Back before World War I, a French navy officer named Georges Hébert was present at the eruption of Mount Pelée on the island of Martinique. There, he witnessed the disaster and what he considered too much needless death due to the accident. And it had nothing to do with early-warning systems, geological science, or anything like that.
The problem he saw was that most of the people living there were entirely unable to take care of themselves and their loved ones physically. They couldn’t climb over obstacles, or carry the wounded to safety, or even function to see ways out of the disaster because they’d been bound by civilization for too long. They’d had their natural strength and instinct civilized out of them.
To solve this problem, Hébert created Méthode Naturelle, a system of recreating the natural strength and movement ability that humans had in their pre-civilized past and could regain today. His motto became: “Être fort pour être utile” (“Being strong to be useful”). His success at recreating men was disastrously cut short by the trenches, artillery, and machine guns of the First World War, but the idea was picked up by a number of people including Erwan Le Corre. Le Corre, naturally (pun unintended), is the founder of MovNat – a new system of movement that is taking the world by storm and helping many people to reclaim health they didn’t even know was possible.

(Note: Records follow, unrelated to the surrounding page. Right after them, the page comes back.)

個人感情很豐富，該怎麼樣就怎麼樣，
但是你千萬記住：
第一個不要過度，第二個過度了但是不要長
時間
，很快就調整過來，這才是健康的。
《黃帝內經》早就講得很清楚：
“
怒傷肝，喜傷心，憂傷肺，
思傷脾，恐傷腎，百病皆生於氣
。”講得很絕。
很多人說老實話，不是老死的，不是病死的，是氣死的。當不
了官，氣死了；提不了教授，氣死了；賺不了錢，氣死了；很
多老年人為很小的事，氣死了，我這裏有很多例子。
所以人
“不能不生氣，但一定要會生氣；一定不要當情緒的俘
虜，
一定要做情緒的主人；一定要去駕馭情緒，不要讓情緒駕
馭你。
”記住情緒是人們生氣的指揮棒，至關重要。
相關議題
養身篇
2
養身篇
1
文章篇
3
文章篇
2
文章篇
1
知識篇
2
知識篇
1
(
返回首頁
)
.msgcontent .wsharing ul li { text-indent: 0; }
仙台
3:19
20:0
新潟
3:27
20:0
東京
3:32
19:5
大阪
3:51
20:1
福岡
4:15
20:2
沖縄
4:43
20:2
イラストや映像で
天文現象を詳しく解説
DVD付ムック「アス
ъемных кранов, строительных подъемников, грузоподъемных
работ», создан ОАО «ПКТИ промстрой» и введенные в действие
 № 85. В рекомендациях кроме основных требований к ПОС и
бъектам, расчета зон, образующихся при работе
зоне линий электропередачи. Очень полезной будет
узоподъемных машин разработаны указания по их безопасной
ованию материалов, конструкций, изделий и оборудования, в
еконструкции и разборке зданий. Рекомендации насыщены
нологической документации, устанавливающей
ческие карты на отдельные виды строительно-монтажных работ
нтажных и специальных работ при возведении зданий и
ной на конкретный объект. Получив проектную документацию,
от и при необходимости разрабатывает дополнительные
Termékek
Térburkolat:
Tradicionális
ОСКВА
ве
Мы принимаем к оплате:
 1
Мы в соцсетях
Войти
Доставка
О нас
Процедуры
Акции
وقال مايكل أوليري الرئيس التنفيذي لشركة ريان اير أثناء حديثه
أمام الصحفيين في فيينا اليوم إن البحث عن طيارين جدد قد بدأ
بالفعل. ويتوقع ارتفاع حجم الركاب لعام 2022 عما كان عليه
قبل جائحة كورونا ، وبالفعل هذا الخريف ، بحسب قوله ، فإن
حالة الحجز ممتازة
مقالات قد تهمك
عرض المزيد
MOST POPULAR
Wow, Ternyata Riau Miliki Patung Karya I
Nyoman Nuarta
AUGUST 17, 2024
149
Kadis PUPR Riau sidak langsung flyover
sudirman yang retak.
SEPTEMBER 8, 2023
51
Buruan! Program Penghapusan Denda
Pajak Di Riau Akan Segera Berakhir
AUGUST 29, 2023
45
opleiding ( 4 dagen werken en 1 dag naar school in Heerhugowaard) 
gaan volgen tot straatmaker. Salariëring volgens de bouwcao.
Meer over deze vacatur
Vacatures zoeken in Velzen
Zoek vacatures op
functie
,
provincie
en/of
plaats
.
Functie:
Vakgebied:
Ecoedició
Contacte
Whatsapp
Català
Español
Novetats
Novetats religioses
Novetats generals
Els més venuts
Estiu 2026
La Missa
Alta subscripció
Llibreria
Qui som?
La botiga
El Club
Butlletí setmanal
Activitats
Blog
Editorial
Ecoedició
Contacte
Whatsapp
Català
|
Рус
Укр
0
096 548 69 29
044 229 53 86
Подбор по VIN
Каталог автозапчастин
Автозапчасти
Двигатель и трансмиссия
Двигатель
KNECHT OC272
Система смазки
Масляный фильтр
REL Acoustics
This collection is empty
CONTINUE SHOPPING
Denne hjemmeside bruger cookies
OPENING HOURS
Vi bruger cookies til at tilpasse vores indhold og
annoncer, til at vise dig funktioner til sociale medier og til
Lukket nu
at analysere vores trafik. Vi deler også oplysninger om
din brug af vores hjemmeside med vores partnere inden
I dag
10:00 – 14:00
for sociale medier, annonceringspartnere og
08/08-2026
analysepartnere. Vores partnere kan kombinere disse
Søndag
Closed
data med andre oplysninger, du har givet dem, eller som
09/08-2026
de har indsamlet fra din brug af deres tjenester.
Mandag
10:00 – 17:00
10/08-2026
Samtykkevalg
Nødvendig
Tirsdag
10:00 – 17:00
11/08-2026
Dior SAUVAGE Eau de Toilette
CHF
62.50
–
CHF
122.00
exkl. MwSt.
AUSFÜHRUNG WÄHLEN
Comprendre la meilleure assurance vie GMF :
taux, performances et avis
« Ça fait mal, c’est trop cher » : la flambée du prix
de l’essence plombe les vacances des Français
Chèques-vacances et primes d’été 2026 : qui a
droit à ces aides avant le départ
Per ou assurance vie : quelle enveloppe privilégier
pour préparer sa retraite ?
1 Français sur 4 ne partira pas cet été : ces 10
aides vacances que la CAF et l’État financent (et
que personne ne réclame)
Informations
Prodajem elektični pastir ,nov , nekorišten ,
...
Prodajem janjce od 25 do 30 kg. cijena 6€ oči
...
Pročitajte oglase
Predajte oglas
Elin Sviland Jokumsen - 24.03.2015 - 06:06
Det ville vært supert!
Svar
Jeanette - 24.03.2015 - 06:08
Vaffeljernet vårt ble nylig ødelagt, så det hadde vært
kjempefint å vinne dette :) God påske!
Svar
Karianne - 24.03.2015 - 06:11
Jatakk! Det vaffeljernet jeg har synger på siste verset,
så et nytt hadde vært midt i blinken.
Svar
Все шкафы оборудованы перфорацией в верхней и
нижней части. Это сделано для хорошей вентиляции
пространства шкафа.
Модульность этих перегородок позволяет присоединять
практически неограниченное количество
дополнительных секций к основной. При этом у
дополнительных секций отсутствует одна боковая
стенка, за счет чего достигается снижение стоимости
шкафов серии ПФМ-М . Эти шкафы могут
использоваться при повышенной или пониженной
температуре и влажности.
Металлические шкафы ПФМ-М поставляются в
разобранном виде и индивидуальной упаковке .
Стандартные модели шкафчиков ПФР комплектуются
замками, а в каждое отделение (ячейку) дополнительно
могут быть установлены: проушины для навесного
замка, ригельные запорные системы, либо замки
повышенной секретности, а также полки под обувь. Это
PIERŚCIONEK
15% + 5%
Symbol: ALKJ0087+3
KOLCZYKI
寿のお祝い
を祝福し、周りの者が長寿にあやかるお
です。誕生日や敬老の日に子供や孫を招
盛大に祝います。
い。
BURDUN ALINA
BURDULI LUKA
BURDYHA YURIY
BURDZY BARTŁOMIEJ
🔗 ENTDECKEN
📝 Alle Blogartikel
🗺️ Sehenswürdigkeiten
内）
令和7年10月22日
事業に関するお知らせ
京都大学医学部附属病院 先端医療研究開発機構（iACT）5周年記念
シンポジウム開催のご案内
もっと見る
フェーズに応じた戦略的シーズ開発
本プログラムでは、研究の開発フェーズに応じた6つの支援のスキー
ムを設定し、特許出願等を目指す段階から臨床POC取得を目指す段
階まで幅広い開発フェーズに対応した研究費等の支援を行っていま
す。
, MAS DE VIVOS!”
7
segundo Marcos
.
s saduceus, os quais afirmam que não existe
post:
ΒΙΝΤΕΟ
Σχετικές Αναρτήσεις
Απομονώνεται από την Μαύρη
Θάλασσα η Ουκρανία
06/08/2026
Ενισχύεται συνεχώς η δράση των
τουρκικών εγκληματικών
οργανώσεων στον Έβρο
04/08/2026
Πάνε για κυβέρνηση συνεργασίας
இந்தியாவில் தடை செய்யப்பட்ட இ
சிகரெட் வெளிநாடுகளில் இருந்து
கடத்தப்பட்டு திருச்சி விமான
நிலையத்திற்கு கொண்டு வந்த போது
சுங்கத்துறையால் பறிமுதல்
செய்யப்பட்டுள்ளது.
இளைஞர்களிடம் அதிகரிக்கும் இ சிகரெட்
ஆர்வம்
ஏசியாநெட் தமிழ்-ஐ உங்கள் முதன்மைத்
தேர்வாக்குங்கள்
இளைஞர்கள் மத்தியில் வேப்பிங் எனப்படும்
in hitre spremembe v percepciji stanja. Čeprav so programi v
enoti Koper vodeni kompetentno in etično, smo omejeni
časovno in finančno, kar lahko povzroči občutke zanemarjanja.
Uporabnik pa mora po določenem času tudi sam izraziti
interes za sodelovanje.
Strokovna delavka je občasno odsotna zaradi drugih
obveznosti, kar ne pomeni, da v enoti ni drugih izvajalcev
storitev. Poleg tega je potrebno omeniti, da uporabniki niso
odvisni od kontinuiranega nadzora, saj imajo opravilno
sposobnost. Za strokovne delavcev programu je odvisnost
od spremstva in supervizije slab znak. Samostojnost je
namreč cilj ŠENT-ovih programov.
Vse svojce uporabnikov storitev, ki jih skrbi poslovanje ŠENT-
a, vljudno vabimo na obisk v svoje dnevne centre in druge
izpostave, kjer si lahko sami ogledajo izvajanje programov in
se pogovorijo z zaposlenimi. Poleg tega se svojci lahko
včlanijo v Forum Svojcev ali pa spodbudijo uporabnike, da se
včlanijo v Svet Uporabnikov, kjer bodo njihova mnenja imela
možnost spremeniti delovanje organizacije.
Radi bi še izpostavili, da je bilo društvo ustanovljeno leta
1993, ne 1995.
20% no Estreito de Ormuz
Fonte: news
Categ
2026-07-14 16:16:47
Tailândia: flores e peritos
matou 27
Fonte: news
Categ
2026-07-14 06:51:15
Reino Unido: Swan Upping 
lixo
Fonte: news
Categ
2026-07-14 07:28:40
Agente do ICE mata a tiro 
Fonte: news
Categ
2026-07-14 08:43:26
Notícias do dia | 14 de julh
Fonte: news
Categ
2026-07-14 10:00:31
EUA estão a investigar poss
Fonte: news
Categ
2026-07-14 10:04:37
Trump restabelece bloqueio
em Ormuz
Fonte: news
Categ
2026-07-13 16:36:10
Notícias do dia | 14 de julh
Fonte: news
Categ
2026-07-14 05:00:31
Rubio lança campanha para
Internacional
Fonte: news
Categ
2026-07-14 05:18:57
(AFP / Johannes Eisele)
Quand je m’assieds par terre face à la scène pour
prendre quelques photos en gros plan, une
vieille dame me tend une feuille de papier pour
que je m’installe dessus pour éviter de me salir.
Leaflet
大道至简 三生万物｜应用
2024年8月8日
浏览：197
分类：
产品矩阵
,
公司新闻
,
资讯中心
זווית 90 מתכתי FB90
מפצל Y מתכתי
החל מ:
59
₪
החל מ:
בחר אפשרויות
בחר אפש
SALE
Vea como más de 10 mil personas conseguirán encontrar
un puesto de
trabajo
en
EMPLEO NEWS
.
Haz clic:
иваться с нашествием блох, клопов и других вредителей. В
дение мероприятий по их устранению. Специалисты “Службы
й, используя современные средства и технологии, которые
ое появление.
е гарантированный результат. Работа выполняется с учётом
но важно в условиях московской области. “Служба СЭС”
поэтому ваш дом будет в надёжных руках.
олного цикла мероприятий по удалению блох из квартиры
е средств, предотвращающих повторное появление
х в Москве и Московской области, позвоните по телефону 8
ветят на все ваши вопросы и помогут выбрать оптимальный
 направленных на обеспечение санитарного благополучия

Natural Born Heroes: How a Daring Band of Misfits Mastered the Lost Secrets of Strength and Endurance is the latest book by Christopher McDougall, and within its pages McDougall does for natural fitness and nutrition what he did for barefoot and ultra running in his previous book, Born to Run: A Hidden Tribe, Superathletes, and the Greatest Race the World Has Never Seen.
McDougall’s topic for Natural Born Heroes travels across the sea to the island of Crete, which is the largest Greek island just south of its mainland. The terrain of Crete is mountainous and challenging, and many of the people there have been untouched to a great extent by a lot of modern living. It’s a perfect training ground for the event that McDougall’s book discusses: the Axis invasion of Crete during World War II. The big topic of the book is how a group of unconventional British agents and their Cretan cohorts were able to kidnap a top Nazi general and whisk him off the island under the noses of the Nazi occupation.
But in now-typical McDougall fashion, the topic isn’t simply the history of the event. Natural Born Heroes is an absolute primer on what we, as modern humans, can do to make ourselves stronger, more resilient, and, most importantly, helpful to our fellow man. The author explores the history and myth of the Greek Heroes and how their mindset made them different than other heroes around the world. He takes a look at famous Greek stories like The Iliad and The Odyssey by Homer, and shows how they can be used to learn more about the men in those books just as archaeologist Heinrich Schliemann used them to discover the actual sites of Troy, Mycenae, and Ithaca from Homer’s novels.
He explores the worlds of natural movement and how fitness went awry with the advent of the bodybuilding craze in the early 80s. He looks at (and tries for himself) methods like Parkour and MovNat, and shows not only how they improve the body but also change the perception of the practicers by opening up the world around them to more movement possibilities.
He looks at the physical training style of ancient warriors and their modern athletic counterparts who are discovering that less effort can actually equal more results.
He talks about the Cretan food and how by using a lower-carbohydrate and higher fat load, the Cretans and their British counterparts were able to reset their epigenetics to allow their bodies to fuel the fire with body fat instead of a constant carbohydrate intake – and how that’s a more natural way to fuel.
And what’s most important, he highlights some of the people who are driving these rediscoveries and takes the time to try out the fruits of their labor. He learns Parkour. He learns MovNat. He changes his food plan and his training style to match some of the suggestions from antiquity that have been reintroduced by forward thinkers in today’s world.
And the result is amazing. Natural Born Heroes is exciting, illuminating, and a rollicking adventure that may just change a lot of the way that people look at their movement, diet, and perceptions of the world. He not only draws you in to the characters in the book and the story of the British spies and Cretan guerrillas who fought the Nazis, but the people who are rediscovering the “lost secrets” of the past in the modern world.
In all honesty, it’s like someone picked out a book that would precisely fascinate me and wrote it for everyone. There is so much that one can take away from this book that it’s hard to know where to begin. One almost feels cheated by the modern world that has taken away the potential for strength and health that used to exist in the human body when reading about these amazing people and the work they used to be able to do.
But I think the real message that McDougall gets across most functionally with Natural Born Heroes is that it is possible to regain that strength and health, and most importantly the ability to be that useful creature that is capable of helping the world around him or her. We can become that person who would be able to act to save their family during a volcano or other disaster. And we can keep those traditions alive by continually passing on these traditions that have been painstakingly relearned.